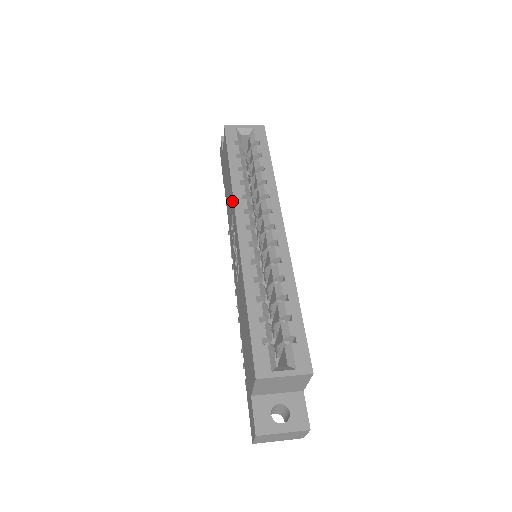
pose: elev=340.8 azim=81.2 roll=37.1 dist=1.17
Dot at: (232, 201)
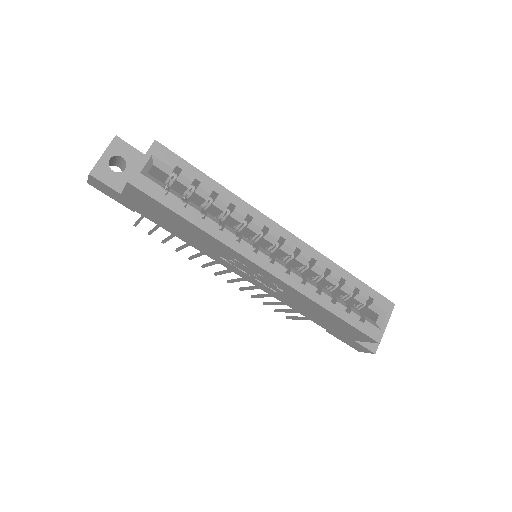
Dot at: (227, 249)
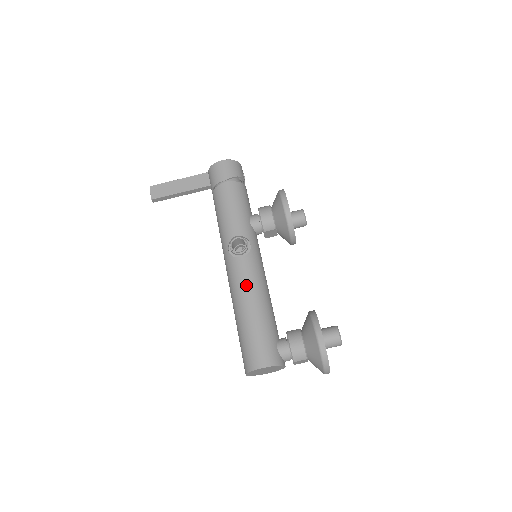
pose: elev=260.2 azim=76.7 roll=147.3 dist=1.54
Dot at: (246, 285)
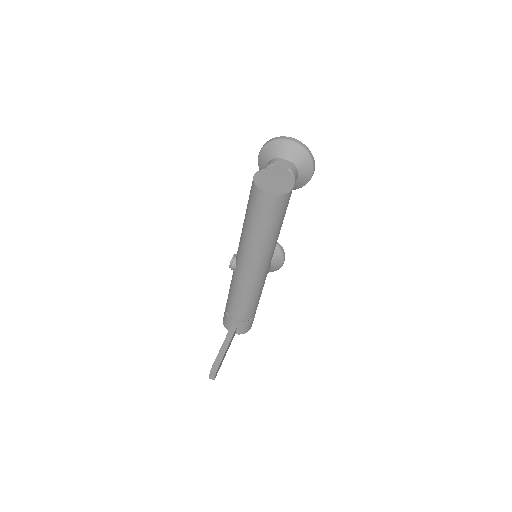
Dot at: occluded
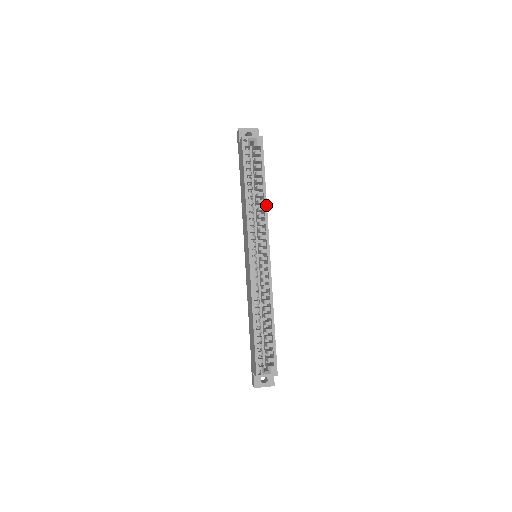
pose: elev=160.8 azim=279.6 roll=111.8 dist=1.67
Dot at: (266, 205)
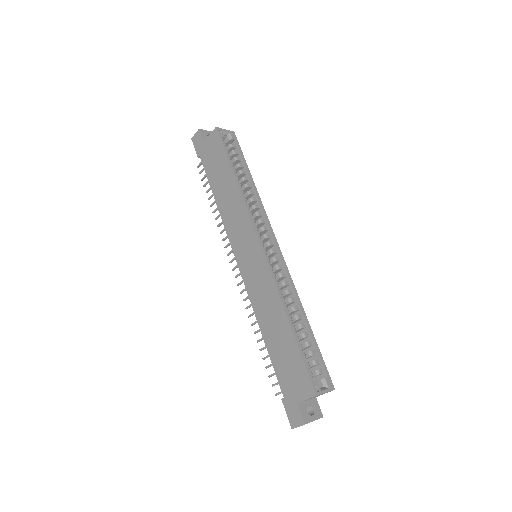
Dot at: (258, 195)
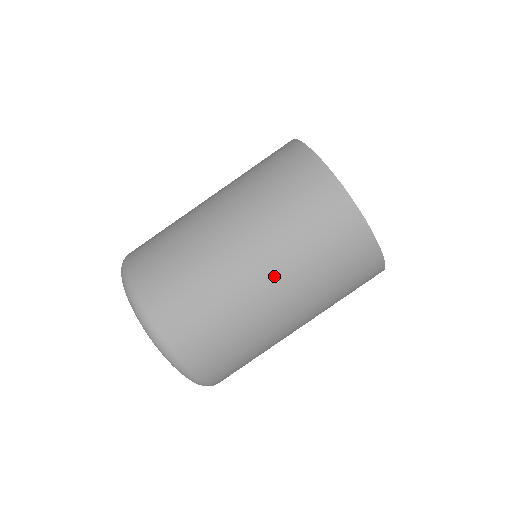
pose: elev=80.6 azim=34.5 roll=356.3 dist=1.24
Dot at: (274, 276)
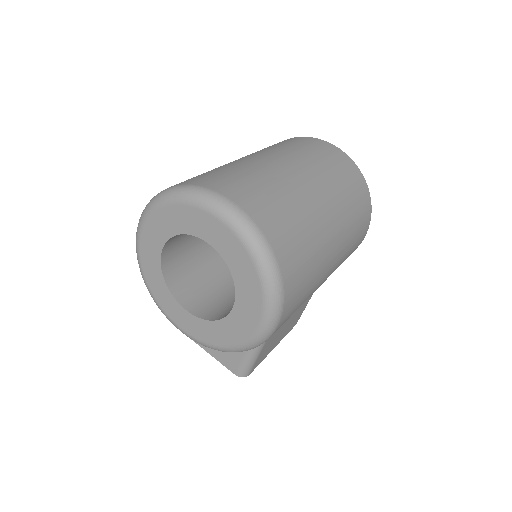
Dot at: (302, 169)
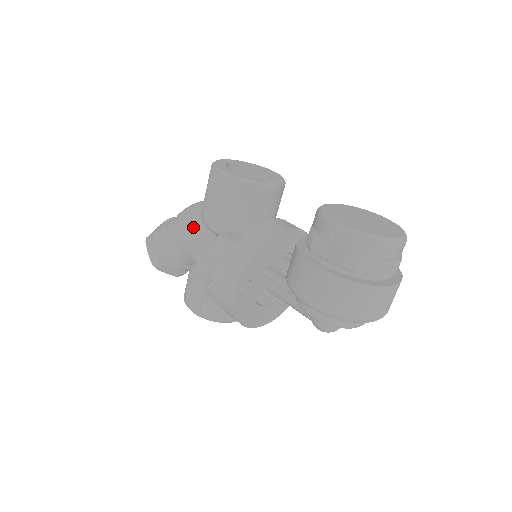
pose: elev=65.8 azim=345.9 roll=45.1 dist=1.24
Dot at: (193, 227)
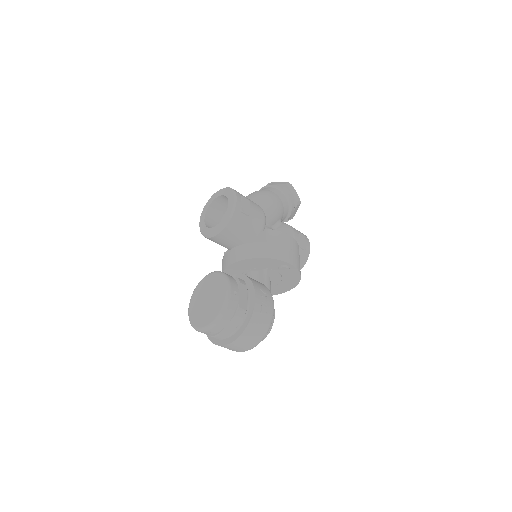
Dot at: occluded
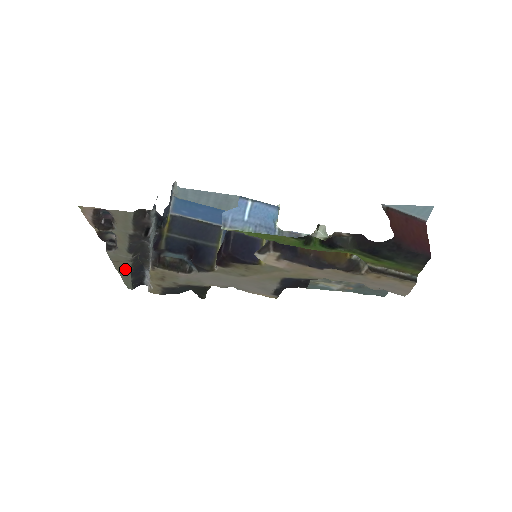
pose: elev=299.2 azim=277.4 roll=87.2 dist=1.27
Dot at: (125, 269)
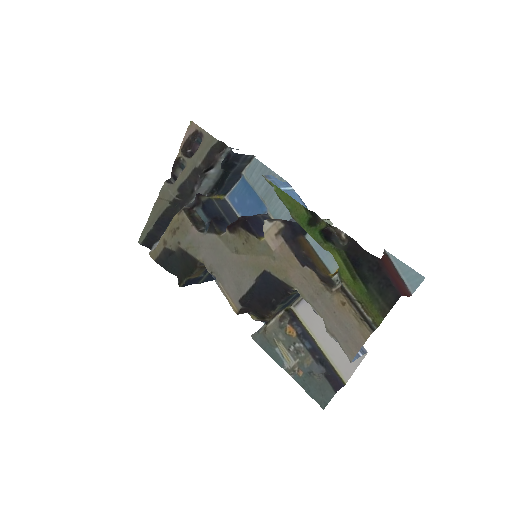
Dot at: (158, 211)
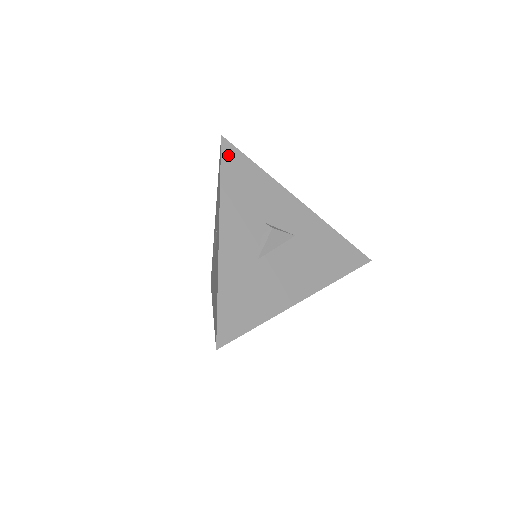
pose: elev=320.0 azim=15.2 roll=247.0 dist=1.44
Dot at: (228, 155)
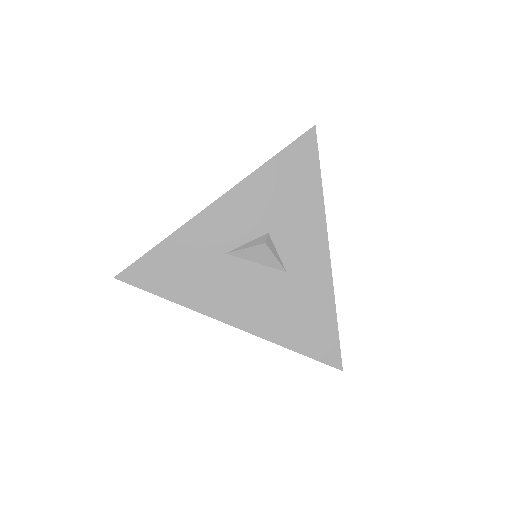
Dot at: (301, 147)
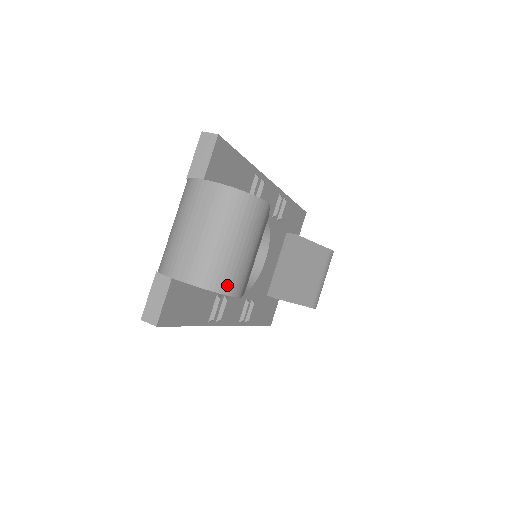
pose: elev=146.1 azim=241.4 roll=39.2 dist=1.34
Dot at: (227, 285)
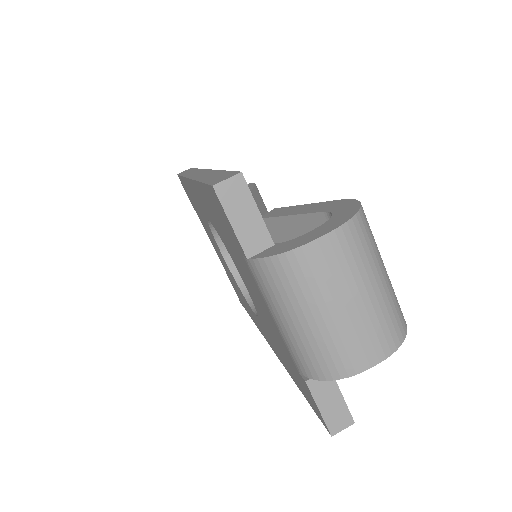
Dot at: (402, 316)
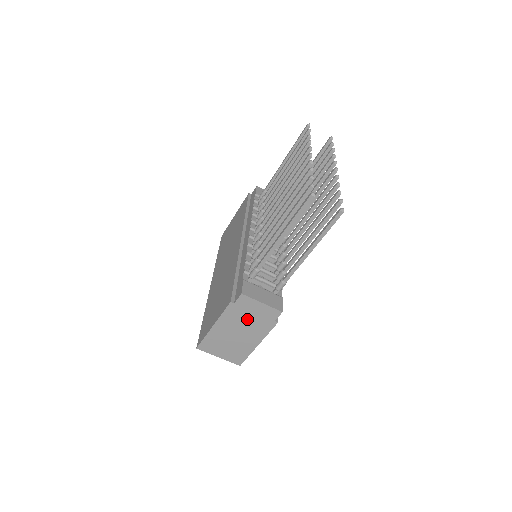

+++

STATED GOAL: Please copy every line of text in the items above word for word, leaving the pictures out of your answer.

WORKED SOLUTION:
pose: elev=340.8 azim=81.2 roll=37.1 dist=1.17
Dot at: (232, 201)
Dot at: (227, 249)
pose: elev=260.2 azim=76.7 roll=147.3 dist=1.54
Dot at: (246, 285)
Dot at: occluded
pose: elev=160.8 azim=279.6 roll=111.8 dist=1.67
Dot at: (266, 205)
Dot at: (258, 195)
pose: elev=80.6 azim=34.5 roll=356.3 dist=1.24
Dot at: (274, 276)
Dot at: (302, 169)
pose: elev=65.8 azim=345.9 roll=45.1 dist=1.24
Dot at: (193, 227)
Dot at: occluded
pose: elev=299.2 azim=277.4 roll=87.2 dist=1.27
Dot at: (125, 269)
Dot at: (158, 211)
pose: elev=320.0 azim=15.2 roll=247.0 dist=1.44
Dot at: (228, 155)
Dot at: (301, 147)
pose: elev=146.1 azim=241.4 roll=39.2 dist=1.34
Dot at: (227, 285)
Dot at: (402, 316)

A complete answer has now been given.